Tics can be uncontrollable movements, such as eye-blinking or shoulder-shrugging, or automatic noises such as throat clearing, grunting or saying certain words repeatedly. More recently PANDAS has been associated with a wider range of related behaviors. Affected children can have any combination of the following symptoms:

Cognitive inflexibility, difficult to reason with, as if stuck on an idea,
Obsessive/repetitive/compulsive argumentative behaviors,
TICS (repetitive vocalizations of body movements), 
Tourette syndrome, 
Attention deficits and oppositional/defiant behaviors."
When Tommy was tested for strep titers his exceeded 3000. The normal range is generally considered to be between 0-250, although some labs go as high as 400; Maria's results were 7.

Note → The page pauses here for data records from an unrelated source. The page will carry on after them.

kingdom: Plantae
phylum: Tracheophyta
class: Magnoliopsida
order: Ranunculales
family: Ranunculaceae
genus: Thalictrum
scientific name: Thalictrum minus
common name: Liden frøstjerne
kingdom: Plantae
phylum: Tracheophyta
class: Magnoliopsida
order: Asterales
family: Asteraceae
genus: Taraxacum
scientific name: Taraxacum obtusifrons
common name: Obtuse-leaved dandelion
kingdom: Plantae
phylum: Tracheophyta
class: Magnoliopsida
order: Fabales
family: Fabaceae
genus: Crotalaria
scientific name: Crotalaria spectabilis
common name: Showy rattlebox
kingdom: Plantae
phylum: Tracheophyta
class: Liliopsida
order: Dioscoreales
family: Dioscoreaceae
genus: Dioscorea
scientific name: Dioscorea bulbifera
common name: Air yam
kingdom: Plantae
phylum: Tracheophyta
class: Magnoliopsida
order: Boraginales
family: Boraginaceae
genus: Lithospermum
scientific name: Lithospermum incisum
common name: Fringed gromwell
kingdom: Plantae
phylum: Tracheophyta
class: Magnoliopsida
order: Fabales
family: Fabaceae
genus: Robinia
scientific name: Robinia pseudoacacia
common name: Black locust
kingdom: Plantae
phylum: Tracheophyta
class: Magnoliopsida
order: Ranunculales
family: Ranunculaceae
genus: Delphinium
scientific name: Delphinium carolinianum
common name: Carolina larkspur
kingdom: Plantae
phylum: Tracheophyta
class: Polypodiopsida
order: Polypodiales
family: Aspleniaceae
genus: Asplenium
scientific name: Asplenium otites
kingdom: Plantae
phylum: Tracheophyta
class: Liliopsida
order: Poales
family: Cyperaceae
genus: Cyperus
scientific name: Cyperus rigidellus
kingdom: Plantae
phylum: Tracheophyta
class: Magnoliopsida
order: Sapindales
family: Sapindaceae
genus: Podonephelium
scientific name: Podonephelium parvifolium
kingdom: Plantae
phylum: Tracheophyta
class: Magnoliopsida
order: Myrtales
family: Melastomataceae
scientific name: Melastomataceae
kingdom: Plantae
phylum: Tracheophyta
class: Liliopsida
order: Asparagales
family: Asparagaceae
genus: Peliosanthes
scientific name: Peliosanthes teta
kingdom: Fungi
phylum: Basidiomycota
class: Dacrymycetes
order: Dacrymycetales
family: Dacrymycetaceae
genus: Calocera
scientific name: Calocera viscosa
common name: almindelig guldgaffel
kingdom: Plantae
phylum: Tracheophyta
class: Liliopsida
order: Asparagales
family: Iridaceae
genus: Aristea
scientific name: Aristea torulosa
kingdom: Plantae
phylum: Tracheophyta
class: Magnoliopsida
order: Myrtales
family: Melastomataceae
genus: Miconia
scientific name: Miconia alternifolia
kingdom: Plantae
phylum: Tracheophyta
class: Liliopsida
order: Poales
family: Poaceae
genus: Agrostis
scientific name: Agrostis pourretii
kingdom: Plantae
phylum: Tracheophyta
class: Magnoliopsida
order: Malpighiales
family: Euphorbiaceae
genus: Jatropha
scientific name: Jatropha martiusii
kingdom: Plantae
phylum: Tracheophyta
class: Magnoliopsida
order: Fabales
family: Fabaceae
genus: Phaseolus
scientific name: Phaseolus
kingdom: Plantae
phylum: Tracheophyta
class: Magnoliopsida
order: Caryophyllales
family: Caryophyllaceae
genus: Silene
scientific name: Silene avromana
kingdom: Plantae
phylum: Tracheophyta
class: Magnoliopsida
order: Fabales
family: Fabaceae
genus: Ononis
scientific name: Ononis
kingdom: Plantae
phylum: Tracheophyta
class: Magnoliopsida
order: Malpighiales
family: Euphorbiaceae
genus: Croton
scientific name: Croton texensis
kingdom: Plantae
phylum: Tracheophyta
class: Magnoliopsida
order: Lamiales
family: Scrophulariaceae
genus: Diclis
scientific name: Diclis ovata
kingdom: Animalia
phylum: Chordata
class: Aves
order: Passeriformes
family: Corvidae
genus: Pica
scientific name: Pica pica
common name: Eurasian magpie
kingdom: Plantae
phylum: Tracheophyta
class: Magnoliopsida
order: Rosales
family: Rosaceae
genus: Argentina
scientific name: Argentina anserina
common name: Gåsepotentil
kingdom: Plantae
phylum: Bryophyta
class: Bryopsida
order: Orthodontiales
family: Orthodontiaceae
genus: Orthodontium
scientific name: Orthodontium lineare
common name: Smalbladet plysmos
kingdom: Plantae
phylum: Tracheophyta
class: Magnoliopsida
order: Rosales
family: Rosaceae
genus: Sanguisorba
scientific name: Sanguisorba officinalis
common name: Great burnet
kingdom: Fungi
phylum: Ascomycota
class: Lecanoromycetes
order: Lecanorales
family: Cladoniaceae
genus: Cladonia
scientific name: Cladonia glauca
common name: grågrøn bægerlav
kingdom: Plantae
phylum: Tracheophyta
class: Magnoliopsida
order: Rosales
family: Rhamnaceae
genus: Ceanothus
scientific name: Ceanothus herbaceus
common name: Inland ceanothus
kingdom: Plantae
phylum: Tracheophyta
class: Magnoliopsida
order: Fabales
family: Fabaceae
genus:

Because his condition has probably been ongoing, judging by the results of his strep titers, restoring Tommy's health may be more challenging than it would be had his condition been recognized early. Additionally, since administering medication to him or getting blood work done is so difficult the road ahead is still a long one. The pediatrician who first suggested Tommy had PANDAS was not familiar enough with the condition to treat him, and the few doctors who are willing to help are located out-of state. Yet, at least there is hope again, as distant as it may be.
I write this, with the permission of my sister-in-law who graciously allowed me to share her family's story, in the hopes that it might serve two purposes. First, to educate those who read it as to the existence of PANDAS, and also to draw awareness to the enormous gap in medical care relating to adults with Autism. When Tommy was first diagnosed I had never even heard of the condition; now, with the advances made in diagnosing it, Autism has become painfully familiar. Although it is encouraging to see very young children receiving the early intervention that can improve their lives so dramatically, the absence of that same kind of attention for adults with Autism is truly disheartening.
It is my sincere hope that some good might come from this story; that today you might be touched by the words I have put to paper for a boy who is unable to say them himself. How unimaginably lonely it must be to live in Tommy's world....it shouldn't be made harder, because he can't receive the medical care that the rest of us take for granted.